If UK had never tried renewables, each person would be £3,000 richer

By Jo Nova

If the UK had  kept the old gas policy, skipped “renewables” — they’d be £220 billion better off

Since there are 67 million Britons, that means every man, woman and child would be £3,283 richer today. For a family of four that’s £13,000 of savings spread over 20 years.

Kathryn Porter has painstakingly unpacked the bureaucratic polyglot to add up the ghastly bill, and published “The true affordability of net zero”

“..had Britain continued with its legacy gas-based power system in the period since 2006, consumers would have been almost £220 billion better off (2025 money) even taking into account the impact of the gas crisis.

Even if the fuel is free, every other thing about collecting, storing and distributing “free energy” is very expensive.

Ed Milliband might blame fossil fuels for the train-wreck that is UK electricity — but the prices have been rising in the UK ever since vainglorious politicians first dreamt of fiddling with the weather. In the UK, even though wholesale prices remained the same largely, all the other costs of renewables snuck in to household prices to inflate them like the Hindenburg.

 

Renewables “profits” come from trickery, deceit and subsidy lies, and not from a free market in electricity

Firstly they lied that wind and solar would be cheaper, then they lied that the subsidies were temporary. Instead the subsidies are still growing 35 years after they started.  Last year the total cost of UK levies was £17.2 billion. These renewable subsidies were buried under boring anesthetic labels like “contracts for difference”, “capacity market” or the “CRC Energy Efficiency Scheme”.

Look at the rainbow cluster of levies in the graph below, and their growth in the last decade. If wind and solar were actually cheaper, or even just competitive, environmental levies would be “zero”. If wind and solar were getting more effective, the subsidies would be falling, not rising.

 

And if those levies had honest names they’d be called “Climate Changing Slush Fund”, or “Forced Renewable Support Fee”. The Contracts for Difference would be the “Guaranteed Profits for Windpower Levy”.

The Renewables Obligation levy could be the Banker Support Fund, or perhaps “Foreign Aid for China”.

By Johnathon Leake, The Telegraph:

According to analysis by consultant Kathryn Porter, green levies on energy bills will hit £20bn by the end of the decade.
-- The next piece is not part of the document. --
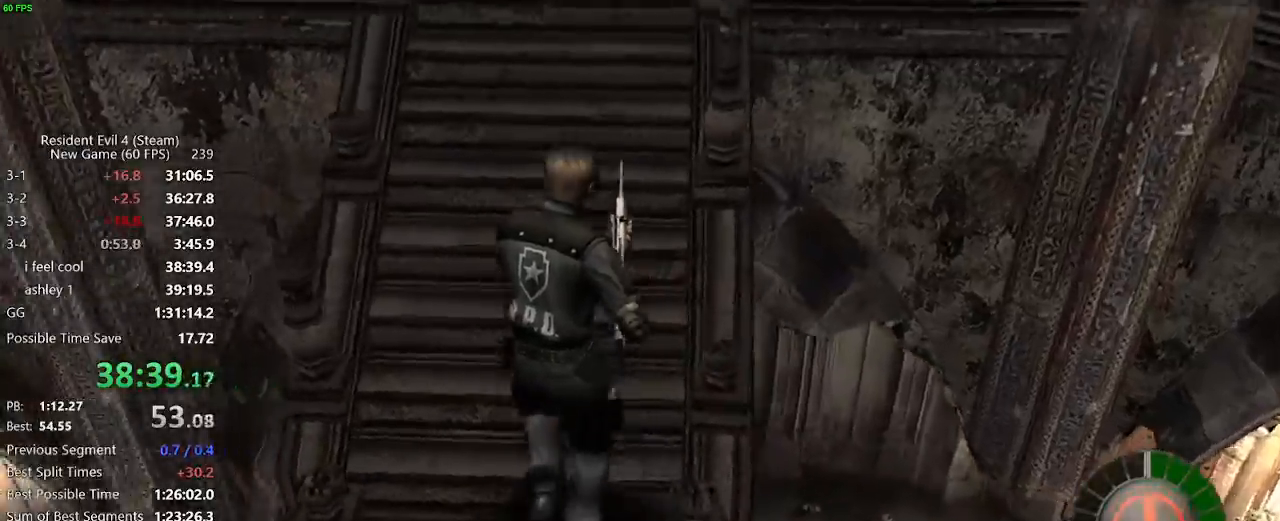
{"keys": ["d", "w"], "mouse": [], "events": [[17, "a", "up"], [100, "d", "down"], [150, "d", "up"], [200, "d", "down"], [300, "d", "up"], [350, "d", "down"]]}
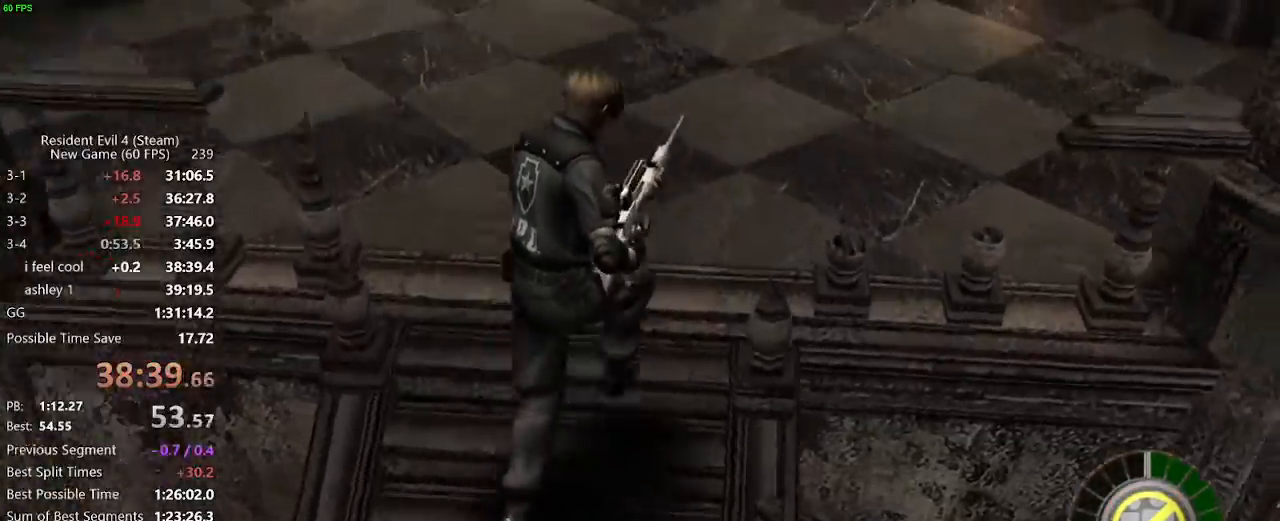
{"keys": ["d", "w"], "mouse": [], "events": []}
Staggeringly, this is up from £5bn in 2014, as the vast cost of Miliband’s radical clean energy ambitions rapidly adds up.

As part of Porter’s report into green levies, The True Affordability of Net Zero, she claims the renewables obligation scheme – which is responsible for supporting wind farm construction – is alone adding £7.8bn a year to power bills. That is despite it being closed to new entrants seven years ago. Its successor, the Contracts for Difference scheme (CfD), is adding another £2.3bn, she says.

Kathryn Porter points out that there are 10 levies that are added quietly to electricity bills, rather than being an honest tax. (It’s the same here in Australia).

“If this money was being raised through taxation, it would be scrutinised by the Treasury, the Office for Budget Responsibility, and by voters at general elections,” says Porter.

“But instead, Miliband is taking these subsidies from the pockets of consumers and giving them to renewable generators – without ever having had to win approval for the idea in an election.

These are forced payments from customers who get no choice, and which are hidden in their bills, disguised by lying labels in public announcements, and which are fed through electricity retailers to corporations.

Except for extremely rare circumstances, everything about renewable energy only profits because of State force, deception and trickery.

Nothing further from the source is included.